Taking JCT SBC/XQ 2024 as an example, first establish the ground for termination (e.g. the contractor wholly suspending carrying out the works without reasonable cause); it is then for the architect/contract administrator (NB not the employer) to issue a written notice to the contractor specifying the default. In this case the contractor then has 14 days from receipt of the notice to cure the default and get back to work. If at the end of that 14 days period the contractor has not complied, then the employer (NB not the architect/contract administrator) can within 21 days following the expiry of the 14 day initial notice period issue a further written notice to the contractor terminating the contractor’s employment under the contract.
For the contractor under that contract, if the employer for instance interferes with or obstructs the issue of a payment certificate, then the same two-stage notice procedure applies with the same notice periods, the only difference being that it is the contractor that issues both notices.
Note any provisions as to the required method of service of the notices and follow them.
As with exercising any right to suspend the contract, it is very important to ensure before exercising any right to terminate the contract or a professional appointment, that the right to do so has actually occurred.
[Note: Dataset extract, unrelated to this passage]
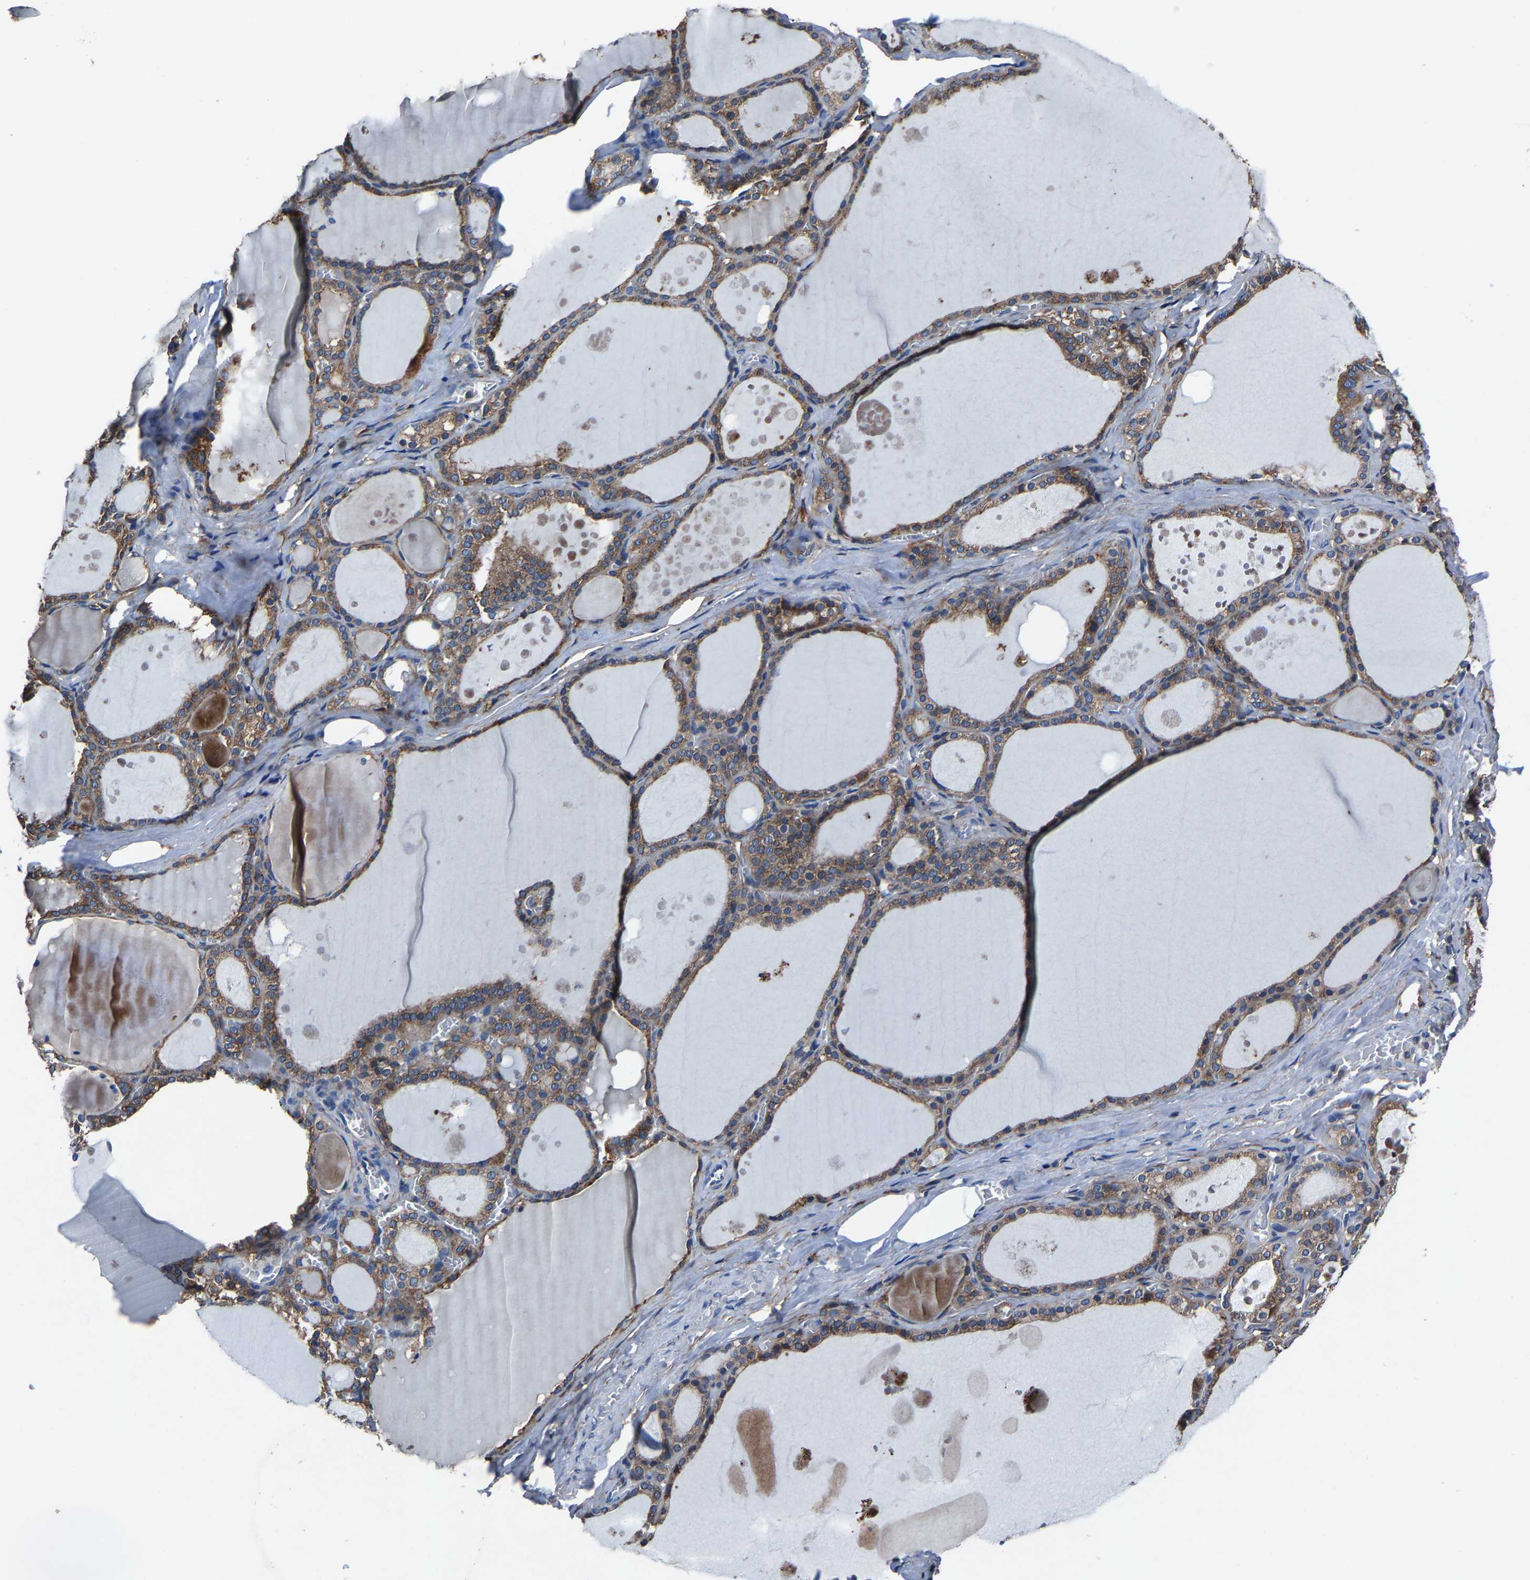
{"staining": {"intensity": "moderate", "quantity": ">75%", "location": "cytoplasmic/membranous"}, "tissue": "thyroid gland", "cell_type": "Glandular cells", "image_type": "normal", "snomed": [{"axis": "morphology", "description": "Normal tissue, NOS"}, {"axis": "topography", "description": "Thyroid gland"}], "caption": "This is a micrograph of immunohistochemistry (IHC) staining of normal thyroid gland, which shows moderate expression in the cytoplasmic/membranous of glandular cells.", "gene": "KIAA1958", "patient": {"sex": "male", "age": 56}}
In the case of termination for failure to pay a sum properly due in full by the final date for payment, check that the sum is in fact contractually due; that the sum has actually been finalised and certified by a valid payment and/or payless notice, or that the amount sought has been validly applied for and has become the amount payable because of a failure by the employer to issue a valid payment and/or pay less notice. Then carefully follow the contract provisions for termination to the letter (see example above).
If an attempt to terminate is made wrongly (e.g. the right to terminate has not actually arisen, the wrong person has issued the notice, it has been wrongly served, the correct notice periods have not been observed) then this will mean that the attempted termination is invalid and will amount to a repudiatory breach of contract, the consequences of which were explored at the beginning of the article and are serious.
Termination is very much a nuclear option, and it may very well be that it is the correct course, but it is worth first considering whether there are any other options before pushing that button.
If an employer decides to terminate a contract, then consider what else this will or may involve. If there is a funder providing finance for the project, what are the employer’s obligations under its finance agreement regarding termination of the contracts and professional appointments? What about sub-contracts? Will they be assigned? Will they have to be novated to a replacement contractor? Will they refuse because they are owed large sums of money that the employer has already paid the contractor, but which has not been passed on? What about securing the site, obtaining relevant documents.
For a contractor, will they need to give a period of notice before actually terminating because of step-in rights under any collateral warranties they may have given?
Termination is a very serious, but also a very important, right and remedy to have. If it is to be used, the party seeking to invoke it must make sure that they have the right to terminate and that they follow all the required procedures to the letter to ensure that the termination is valid. The consequences of any mistake will be severe. Also, the results of a termination should be very carefully considered from both a practical and commercial standpoint.